About this task
Write out, word for word and with no pictures, each line below from the one containing "приближает нас к решению поставленной" through the one containing "動産の明渡しを請求することができる場合", both included, and no other line.

Extracted records
Segment Open

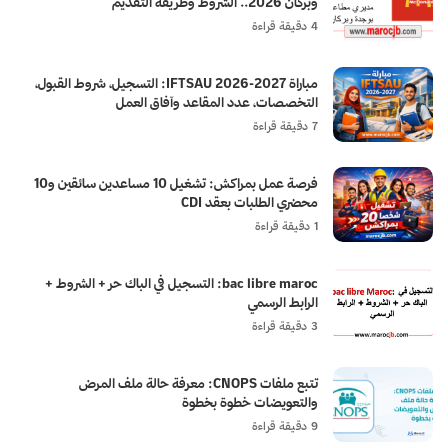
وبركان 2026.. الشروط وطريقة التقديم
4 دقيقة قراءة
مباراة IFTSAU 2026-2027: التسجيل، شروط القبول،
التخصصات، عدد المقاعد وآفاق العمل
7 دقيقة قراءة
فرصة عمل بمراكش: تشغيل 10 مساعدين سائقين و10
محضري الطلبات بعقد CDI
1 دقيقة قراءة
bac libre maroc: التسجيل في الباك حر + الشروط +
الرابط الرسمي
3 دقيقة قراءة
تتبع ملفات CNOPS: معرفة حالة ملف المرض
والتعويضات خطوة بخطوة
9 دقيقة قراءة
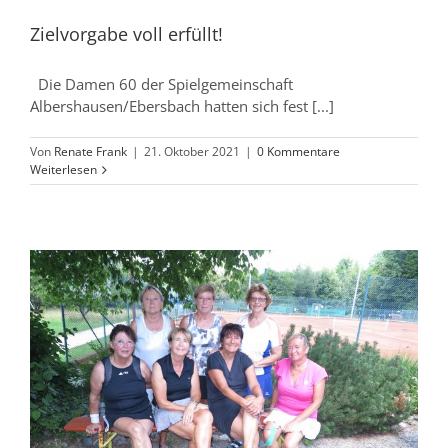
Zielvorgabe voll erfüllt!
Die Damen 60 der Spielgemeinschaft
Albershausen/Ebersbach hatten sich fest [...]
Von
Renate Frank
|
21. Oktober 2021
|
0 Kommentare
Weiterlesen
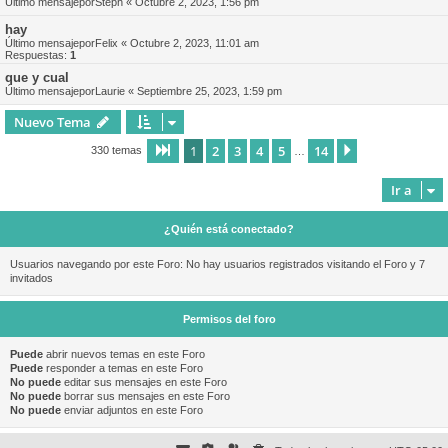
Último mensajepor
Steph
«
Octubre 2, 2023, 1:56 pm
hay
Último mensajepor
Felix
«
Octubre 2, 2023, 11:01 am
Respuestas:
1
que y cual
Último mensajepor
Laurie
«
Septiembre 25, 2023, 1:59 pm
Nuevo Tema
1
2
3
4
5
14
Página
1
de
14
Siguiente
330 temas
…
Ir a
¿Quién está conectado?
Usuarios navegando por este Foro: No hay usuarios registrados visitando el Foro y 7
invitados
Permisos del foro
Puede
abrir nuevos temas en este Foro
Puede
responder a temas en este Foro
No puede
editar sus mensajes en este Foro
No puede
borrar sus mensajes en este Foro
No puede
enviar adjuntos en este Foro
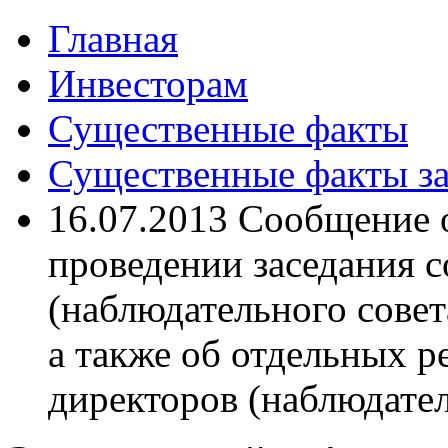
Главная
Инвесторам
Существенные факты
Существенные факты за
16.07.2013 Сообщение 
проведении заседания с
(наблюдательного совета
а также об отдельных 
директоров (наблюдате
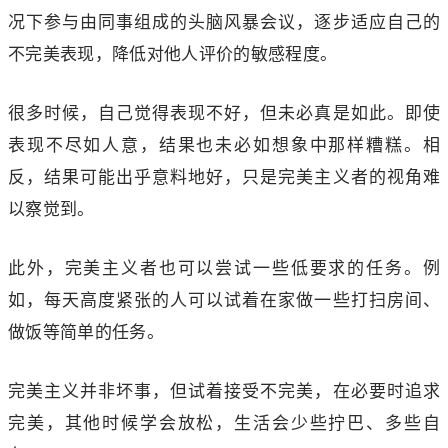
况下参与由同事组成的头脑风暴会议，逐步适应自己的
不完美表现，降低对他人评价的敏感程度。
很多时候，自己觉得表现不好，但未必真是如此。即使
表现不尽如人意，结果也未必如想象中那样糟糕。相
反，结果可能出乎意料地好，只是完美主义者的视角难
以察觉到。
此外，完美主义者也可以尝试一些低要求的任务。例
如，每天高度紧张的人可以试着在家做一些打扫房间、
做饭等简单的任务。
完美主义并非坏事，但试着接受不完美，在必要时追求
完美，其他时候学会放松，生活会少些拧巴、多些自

Segment Closed
Segment Open

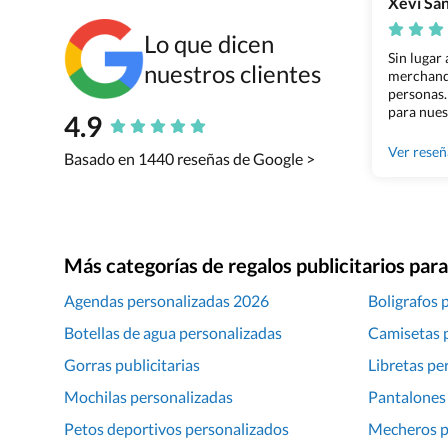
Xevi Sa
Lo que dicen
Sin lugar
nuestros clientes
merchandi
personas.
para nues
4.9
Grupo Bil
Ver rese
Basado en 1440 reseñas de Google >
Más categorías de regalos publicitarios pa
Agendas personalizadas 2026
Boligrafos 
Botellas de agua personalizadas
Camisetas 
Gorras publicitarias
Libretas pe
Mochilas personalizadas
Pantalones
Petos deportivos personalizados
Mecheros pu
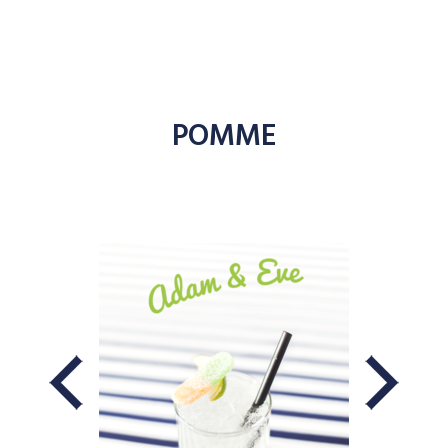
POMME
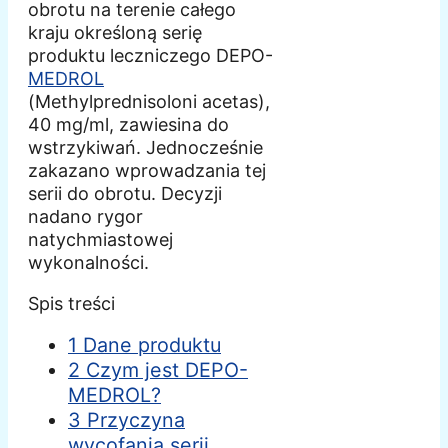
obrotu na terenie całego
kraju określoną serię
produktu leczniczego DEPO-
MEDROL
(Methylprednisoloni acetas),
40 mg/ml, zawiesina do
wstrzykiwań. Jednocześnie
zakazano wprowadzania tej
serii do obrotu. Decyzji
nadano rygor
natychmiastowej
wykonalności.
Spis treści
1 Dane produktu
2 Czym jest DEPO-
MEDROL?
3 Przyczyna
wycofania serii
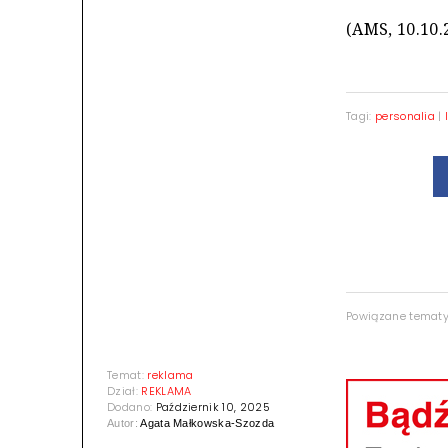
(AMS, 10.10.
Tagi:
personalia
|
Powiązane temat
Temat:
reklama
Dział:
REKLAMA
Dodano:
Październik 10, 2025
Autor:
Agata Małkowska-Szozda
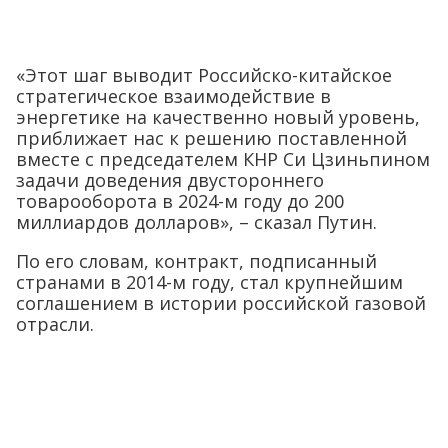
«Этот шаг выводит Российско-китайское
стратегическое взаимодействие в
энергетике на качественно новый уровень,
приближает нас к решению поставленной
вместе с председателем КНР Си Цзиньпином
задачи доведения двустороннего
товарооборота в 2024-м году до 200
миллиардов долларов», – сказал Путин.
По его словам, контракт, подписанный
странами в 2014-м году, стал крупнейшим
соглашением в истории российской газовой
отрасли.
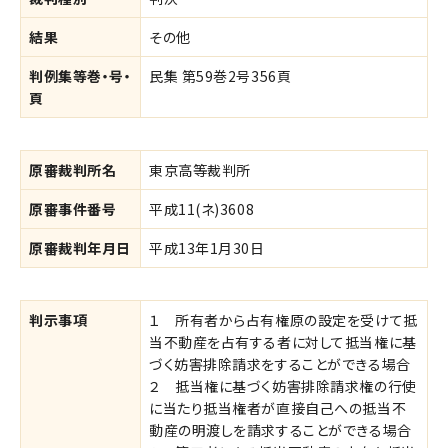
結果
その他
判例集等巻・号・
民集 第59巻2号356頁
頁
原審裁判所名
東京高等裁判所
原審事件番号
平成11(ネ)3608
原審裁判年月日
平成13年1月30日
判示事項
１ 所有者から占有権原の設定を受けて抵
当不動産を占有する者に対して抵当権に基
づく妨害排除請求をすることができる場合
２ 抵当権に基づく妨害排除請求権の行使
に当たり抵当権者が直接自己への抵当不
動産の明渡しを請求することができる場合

Segment Closed
Segment Open

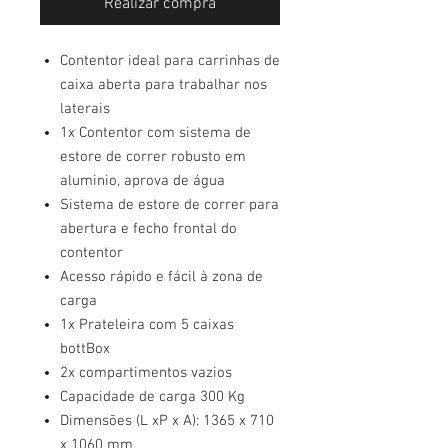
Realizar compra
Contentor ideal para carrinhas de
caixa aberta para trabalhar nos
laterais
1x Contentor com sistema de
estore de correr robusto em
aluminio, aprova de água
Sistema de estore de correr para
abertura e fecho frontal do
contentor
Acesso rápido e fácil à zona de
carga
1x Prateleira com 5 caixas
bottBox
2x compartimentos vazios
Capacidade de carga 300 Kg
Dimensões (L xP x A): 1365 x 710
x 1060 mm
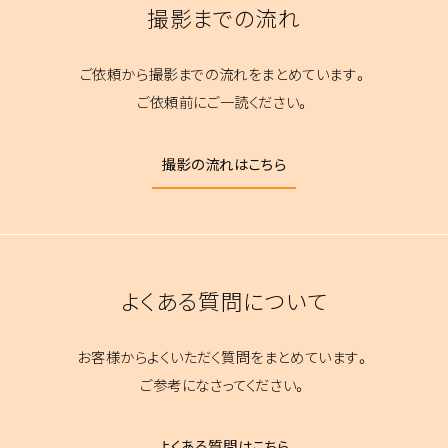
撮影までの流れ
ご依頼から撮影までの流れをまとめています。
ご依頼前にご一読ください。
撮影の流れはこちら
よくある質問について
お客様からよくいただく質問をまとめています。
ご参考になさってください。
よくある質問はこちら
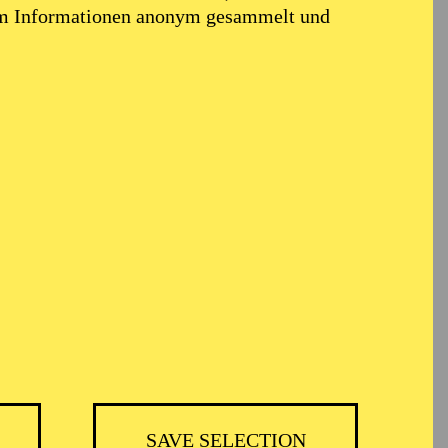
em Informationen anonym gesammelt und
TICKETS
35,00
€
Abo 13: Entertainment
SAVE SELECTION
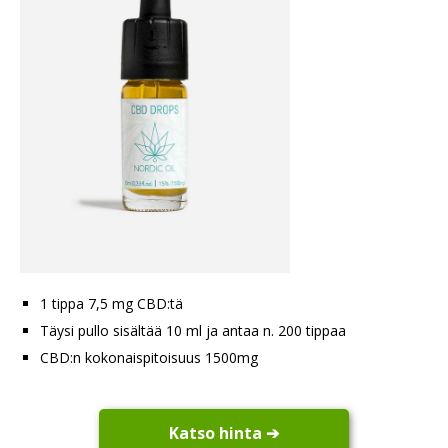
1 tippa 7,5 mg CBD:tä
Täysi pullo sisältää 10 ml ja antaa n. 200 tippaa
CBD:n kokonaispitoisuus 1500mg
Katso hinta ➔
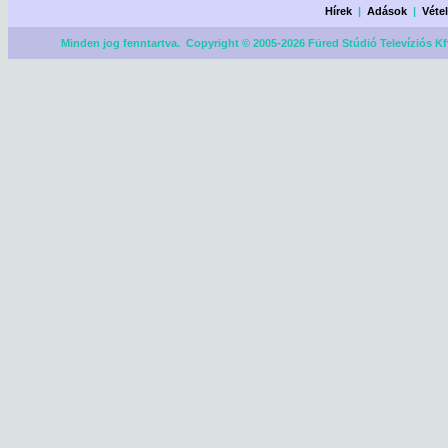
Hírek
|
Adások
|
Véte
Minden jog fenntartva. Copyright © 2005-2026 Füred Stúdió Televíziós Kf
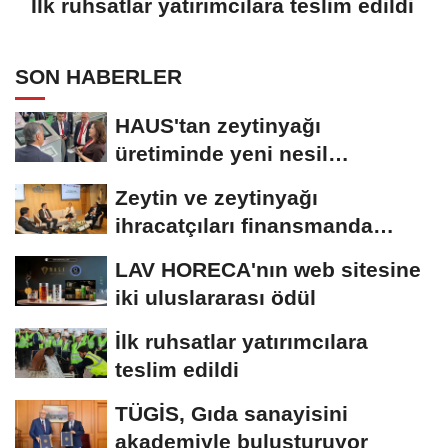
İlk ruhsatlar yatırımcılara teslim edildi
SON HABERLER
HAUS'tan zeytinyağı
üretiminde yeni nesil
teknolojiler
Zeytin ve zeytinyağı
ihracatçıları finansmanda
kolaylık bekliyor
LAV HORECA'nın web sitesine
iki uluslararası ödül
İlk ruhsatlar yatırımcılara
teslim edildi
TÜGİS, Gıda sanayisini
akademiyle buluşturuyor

Segment Closed

Result below
приближает нас к решению поставленной
вместе с председателем КНР Си Цзиньпином
задачи доведения двустороннего
товарооборота в 2024-м году до 200
миллиардов долларов», – сказал Путин.
По его словам, контракт, подписанный
странами в 2014-м году, стал крупнейшим
соглашением в истории российской газовой
отрасли.
結果
その他
判例集等巻・号・
民集 第59巻2号356頁
頁
原審裁判所名
東京高等裁判所
原審事件番号
平成11(ネ)3608
原審裁判年月日
平成13年1月30日
判示事項
１ 所有者から占有権原の設定を受けて抵
当不動産を占有する者に対して抵当権に基
づく妨害排除請求をすることができる場合
２ 抵当権に基づく妨害排除請求権の行使
に当たり抵当権者が直接自己への抵当不
動産の明渡しを請求することができる場合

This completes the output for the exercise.